- EXERCISE DETAILS: Below are some entries. Repeat exactly the lines from the one with "vfov_deg: 63.4" through the one with "exposure_s: 1/2128", and only those.

Segment Start: PROVIDED RECORDS

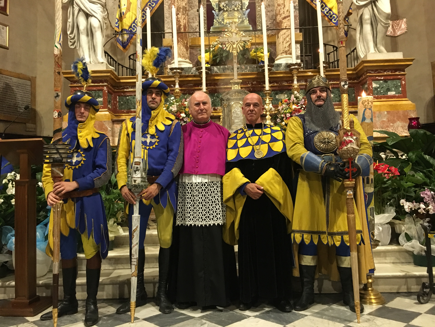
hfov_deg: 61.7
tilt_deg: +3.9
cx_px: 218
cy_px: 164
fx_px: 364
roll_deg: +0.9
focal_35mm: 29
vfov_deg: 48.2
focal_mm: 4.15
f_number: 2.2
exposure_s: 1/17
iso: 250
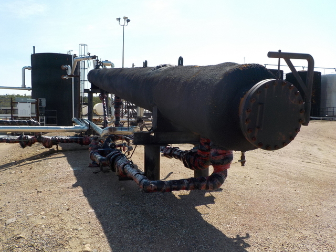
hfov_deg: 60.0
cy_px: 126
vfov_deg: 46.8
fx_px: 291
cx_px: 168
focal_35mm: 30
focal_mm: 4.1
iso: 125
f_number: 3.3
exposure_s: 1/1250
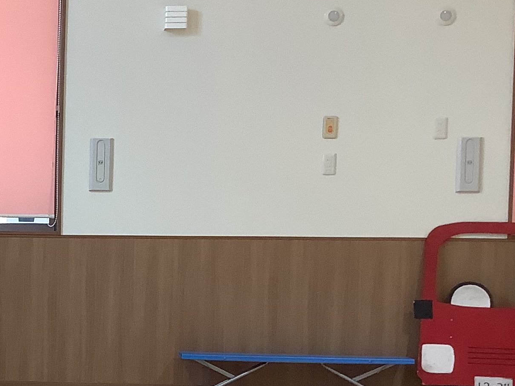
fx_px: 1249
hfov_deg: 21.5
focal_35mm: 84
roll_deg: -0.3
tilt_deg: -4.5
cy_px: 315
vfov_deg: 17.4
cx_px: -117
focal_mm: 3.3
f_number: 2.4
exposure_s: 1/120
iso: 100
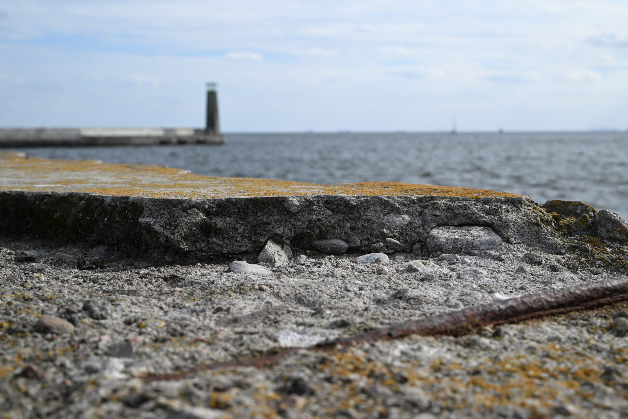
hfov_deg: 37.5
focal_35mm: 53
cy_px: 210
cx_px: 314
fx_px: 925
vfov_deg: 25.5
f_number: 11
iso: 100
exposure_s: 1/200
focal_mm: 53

Segment End: PROVIDED RECORDS
Segment Start: PROVIDED RECORDS

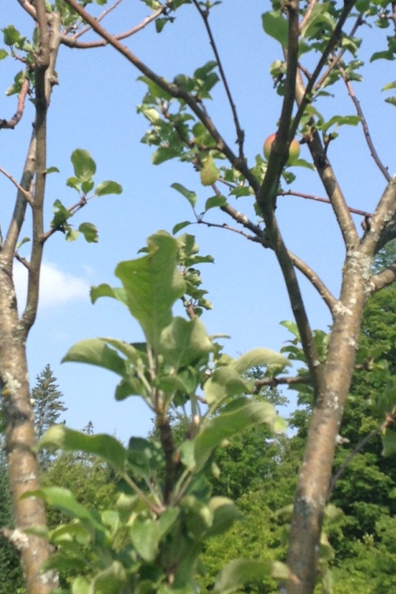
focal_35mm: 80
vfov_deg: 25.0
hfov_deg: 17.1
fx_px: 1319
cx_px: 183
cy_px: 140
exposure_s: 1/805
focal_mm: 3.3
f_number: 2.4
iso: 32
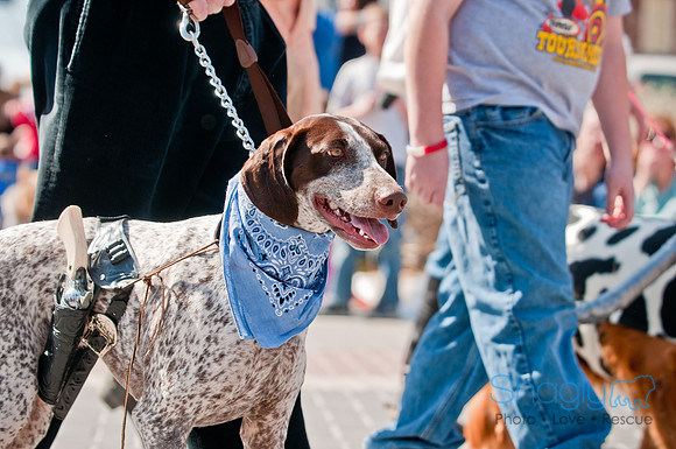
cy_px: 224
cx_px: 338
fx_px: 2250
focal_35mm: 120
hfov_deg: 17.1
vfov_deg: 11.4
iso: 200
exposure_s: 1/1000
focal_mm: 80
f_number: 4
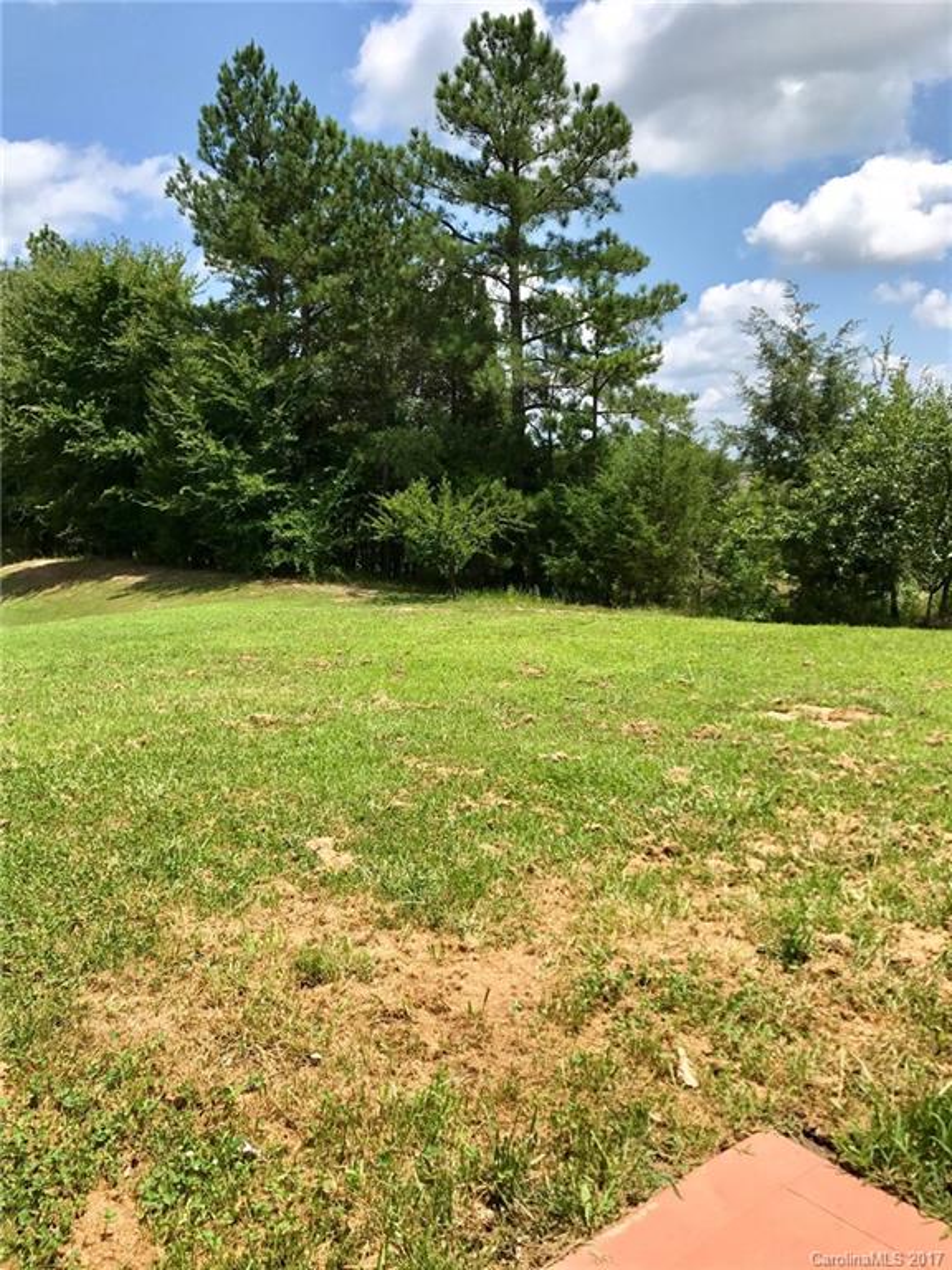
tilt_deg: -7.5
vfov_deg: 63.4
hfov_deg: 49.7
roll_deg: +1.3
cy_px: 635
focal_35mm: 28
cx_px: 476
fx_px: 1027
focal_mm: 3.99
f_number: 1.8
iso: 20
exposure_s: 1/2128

Segment End: PROVIDED RECORDS
Segment Start: PROVIDED RECORDS

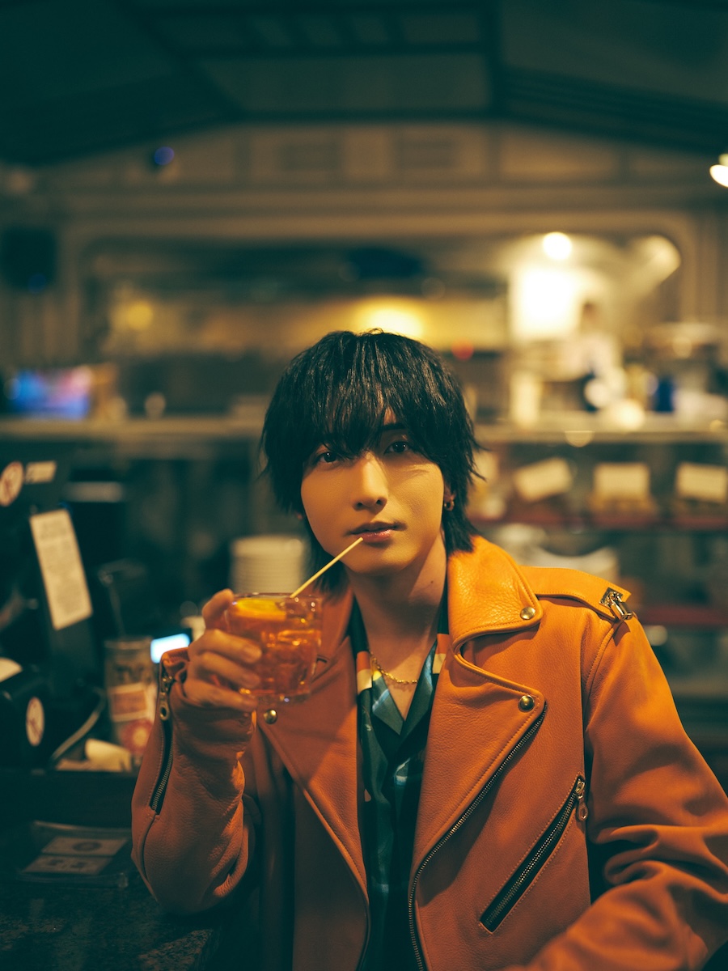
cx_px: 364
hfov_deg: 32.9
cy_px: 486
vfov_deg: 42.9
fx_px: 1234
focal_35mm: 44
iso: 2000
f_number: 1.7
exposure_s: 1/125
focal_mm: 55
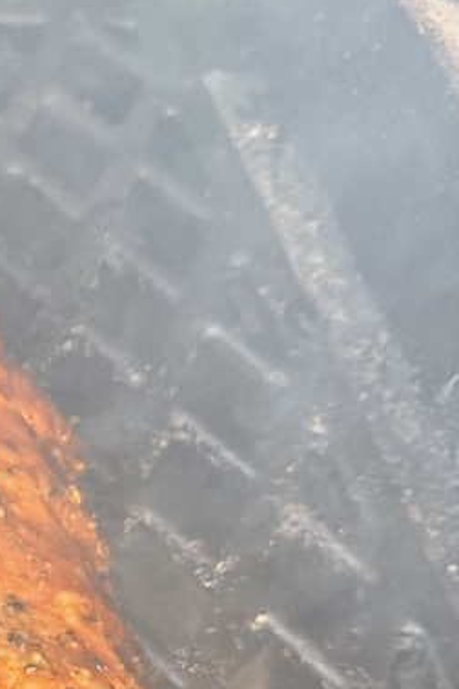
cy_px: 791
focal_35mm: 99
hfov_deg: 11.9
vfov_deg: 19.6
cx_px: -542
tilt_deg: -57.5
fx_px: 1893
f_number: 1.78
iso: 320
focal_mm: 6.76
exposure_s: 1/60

Segment End: PROVIDED RECORDS

- REPLY:
vfov_deg: 63.4
hfov_deg: 49.7
roll_deg: +1.3
cy_px: 635
focal_35mm: 28
cx_px: 476
fx_px: 1027
focal_mm: 3.99
f_number: 1.8
iso: 20
exposure_s: 1/2128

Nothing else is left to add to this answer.